*WORK REQUIRED:* Output only the lines below that start at the line containing "vase: none [210,257,240,320]" and end at the line containing "plush toy: present", with both ends kept.

*INPUT DATA:*
┌──

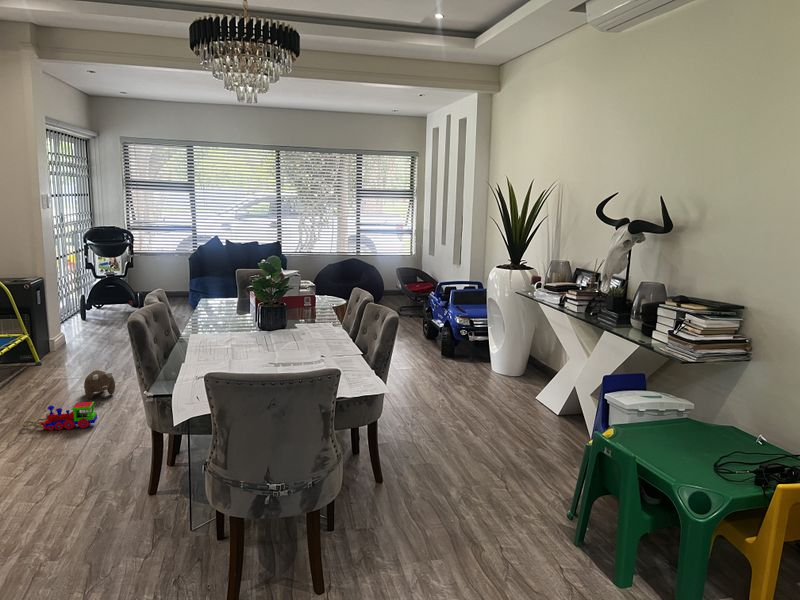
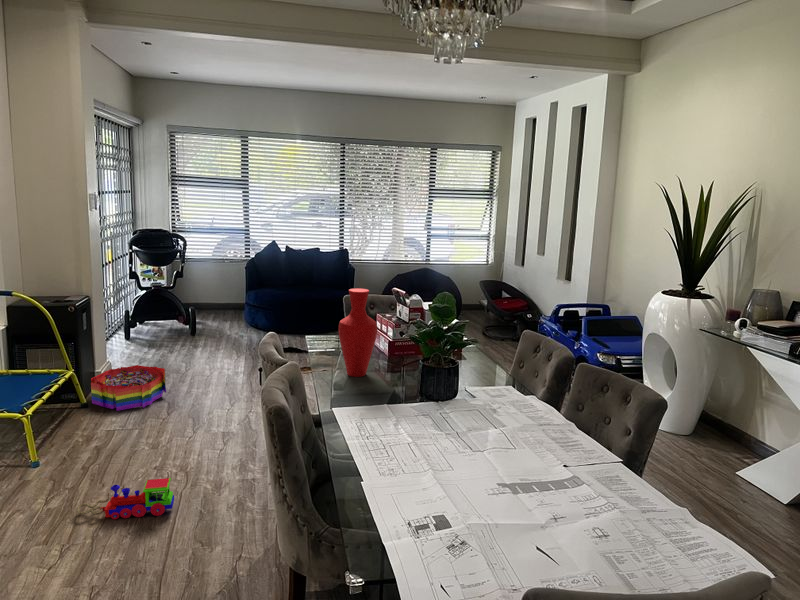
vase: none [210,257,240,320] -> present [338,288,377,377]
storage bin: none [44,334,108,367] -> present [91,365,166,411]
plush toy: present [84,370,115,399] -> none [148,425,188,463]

└──
┌──

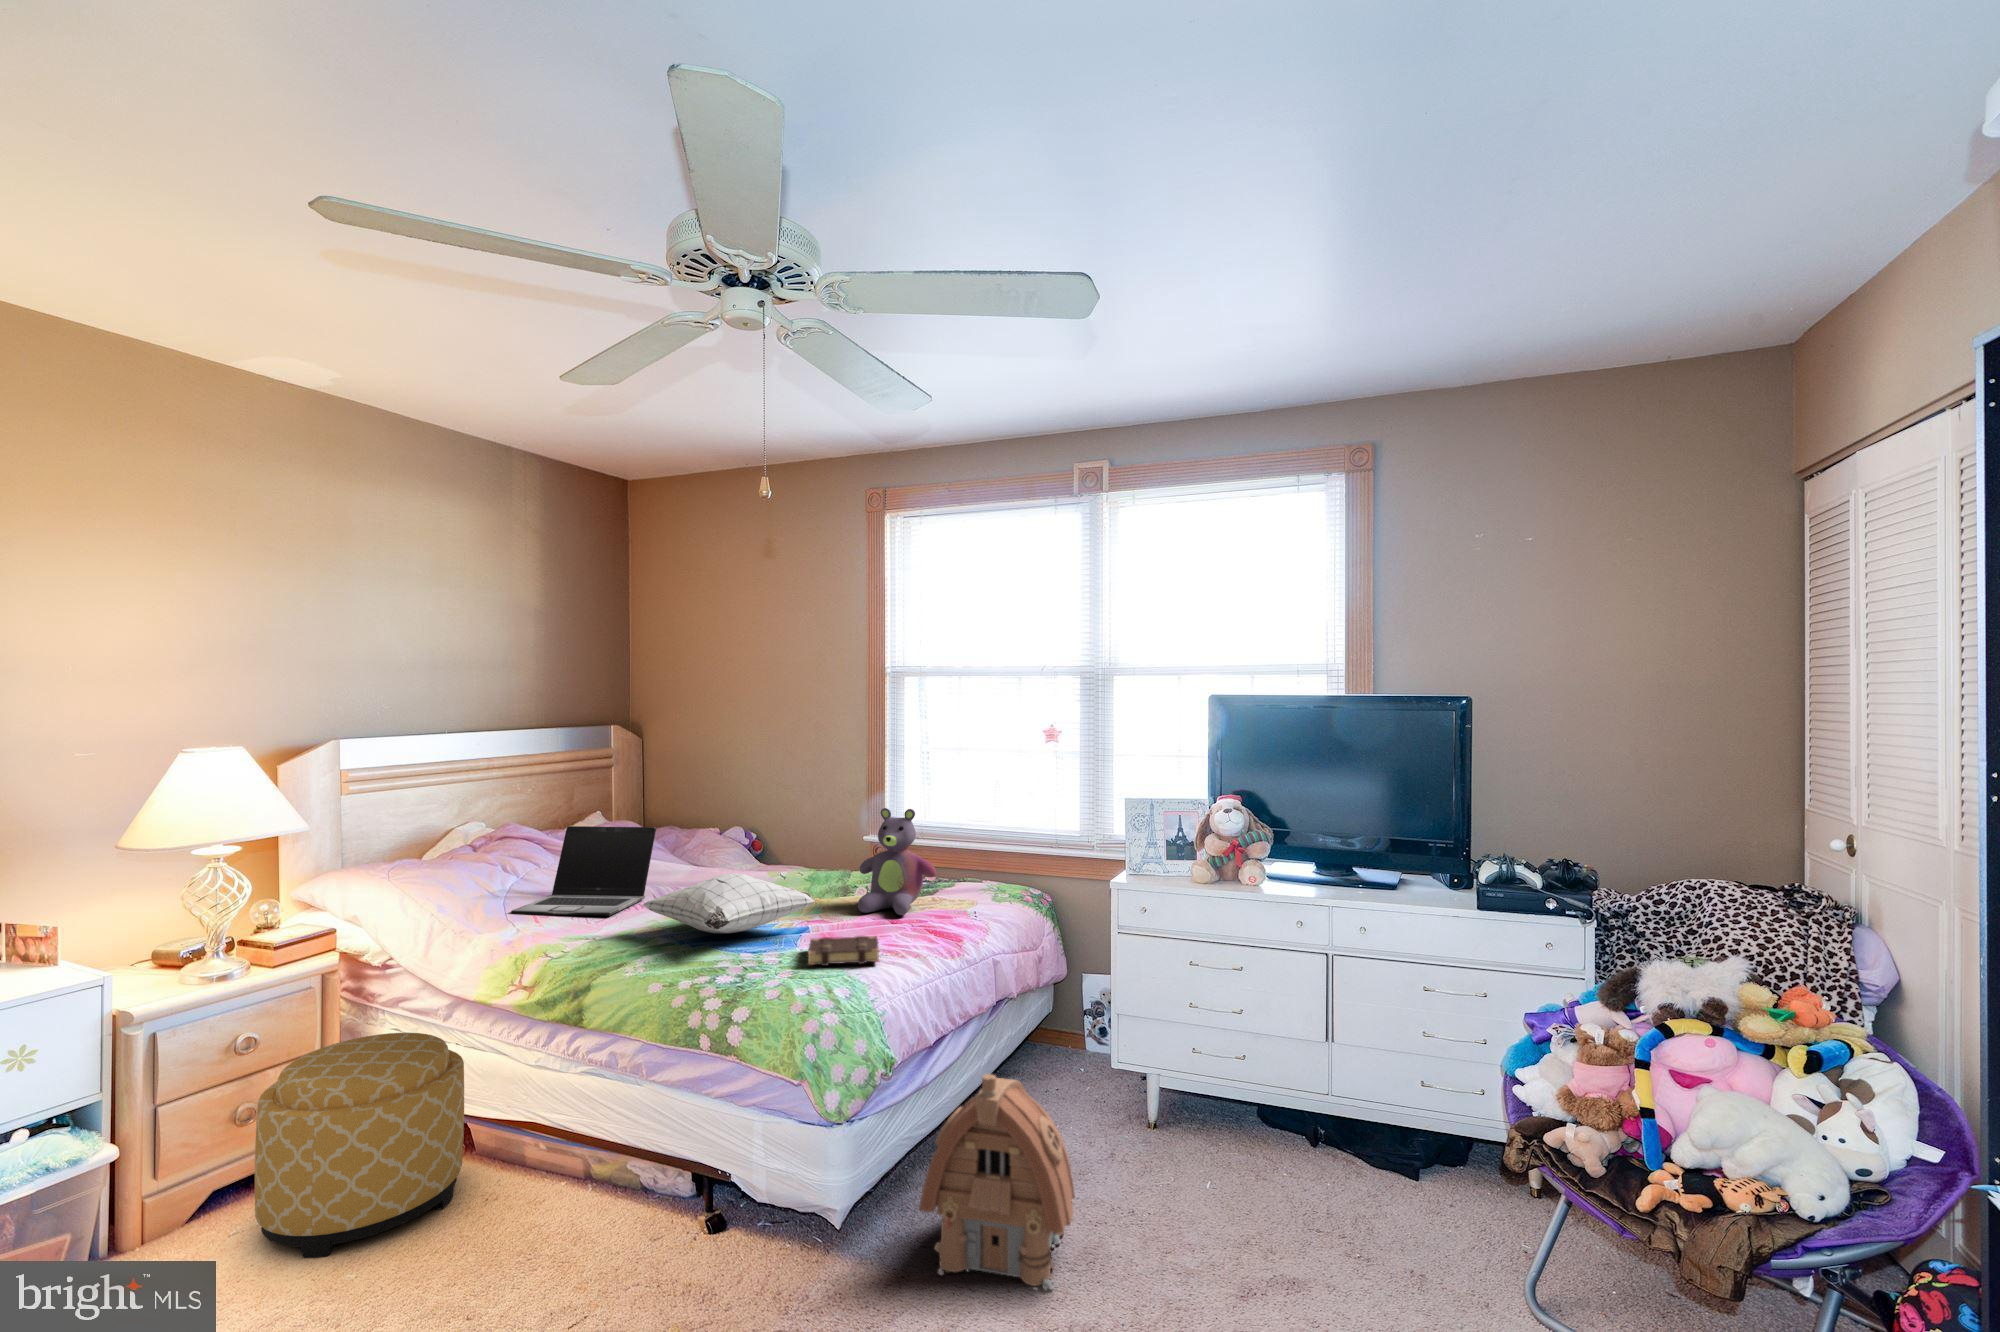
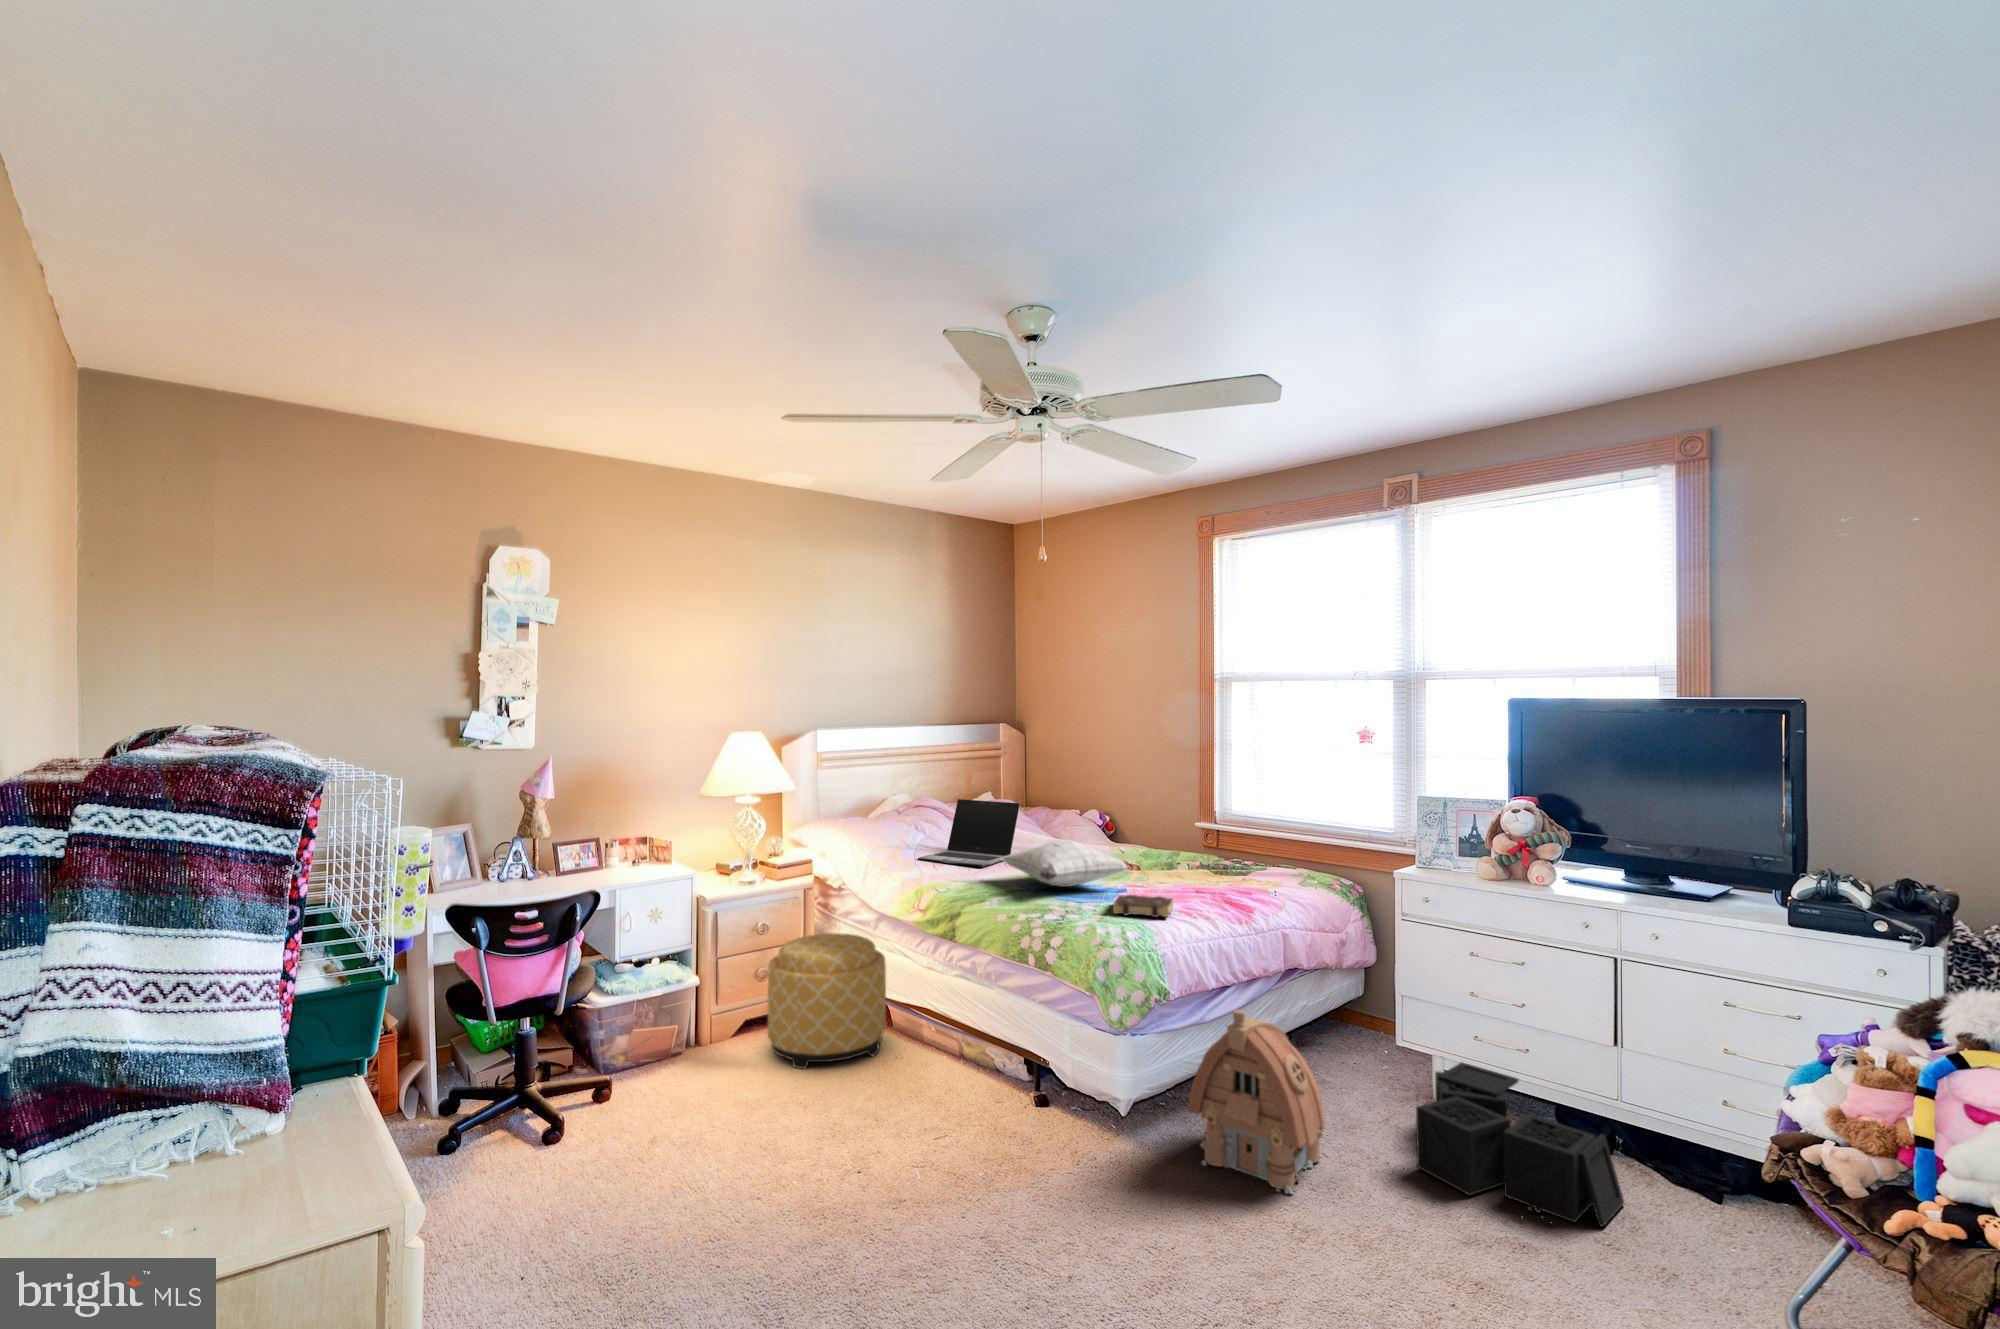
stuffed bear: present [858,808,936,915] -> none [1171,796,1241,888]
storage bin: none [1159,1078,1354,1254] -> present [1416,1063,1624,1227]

└──
┌──

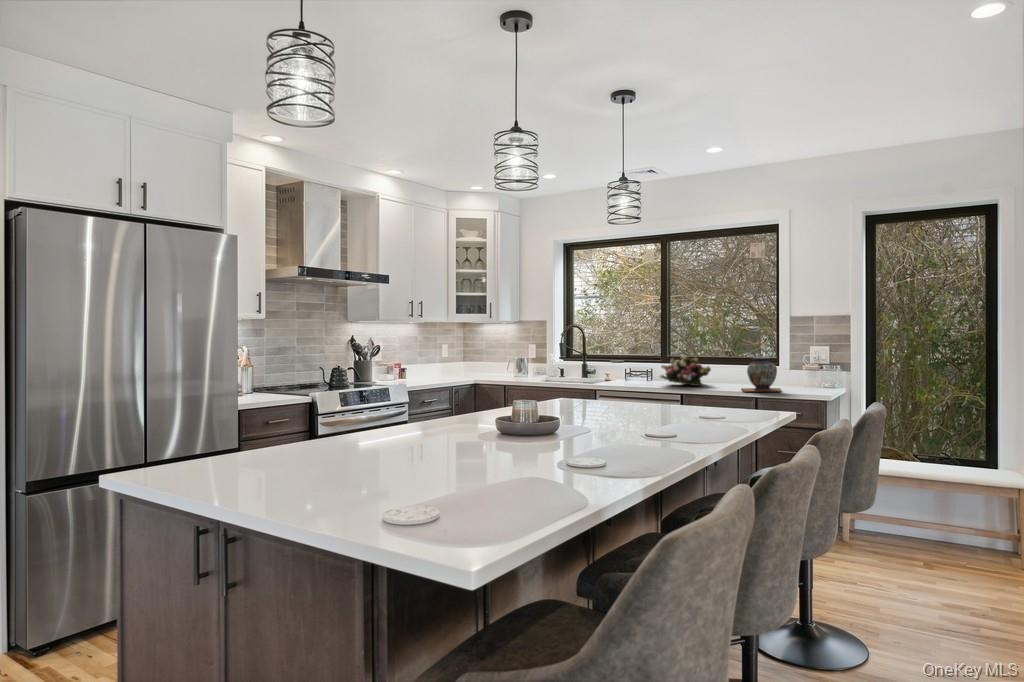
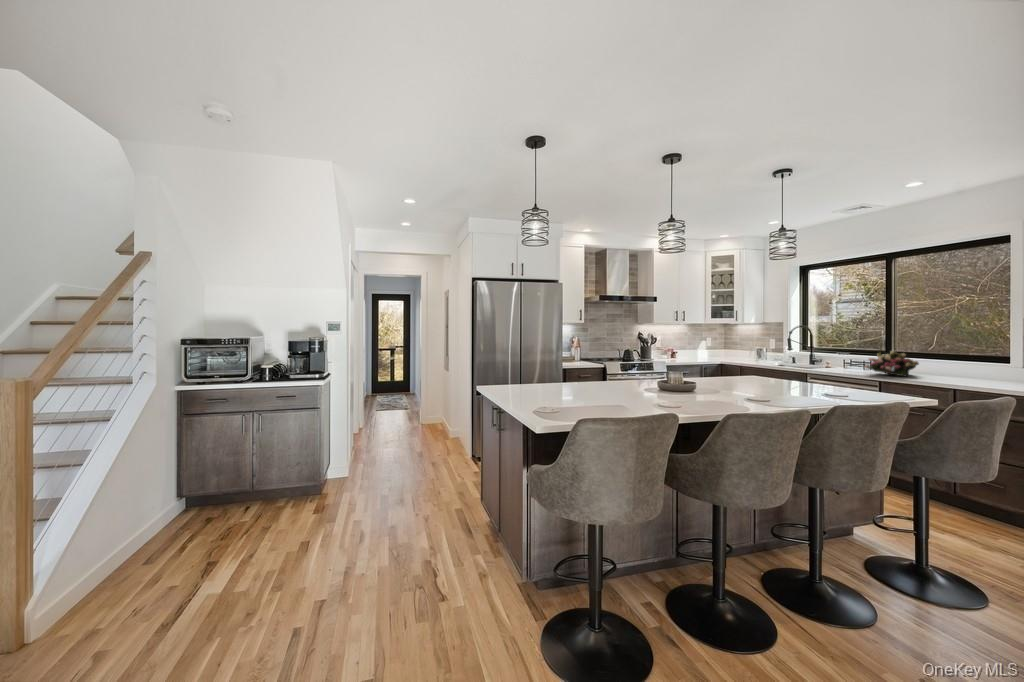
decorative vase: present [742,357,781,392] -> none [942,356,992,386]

└──

*THE COMPLETED TASK:*
vase: none [210,257,240,320] -> present [338,288,377,377]
storage bin: none [44,334,108,367] -> present [91,365,166,411]
plush toy: present [84,370,115,399] -> none [148,425,188,463]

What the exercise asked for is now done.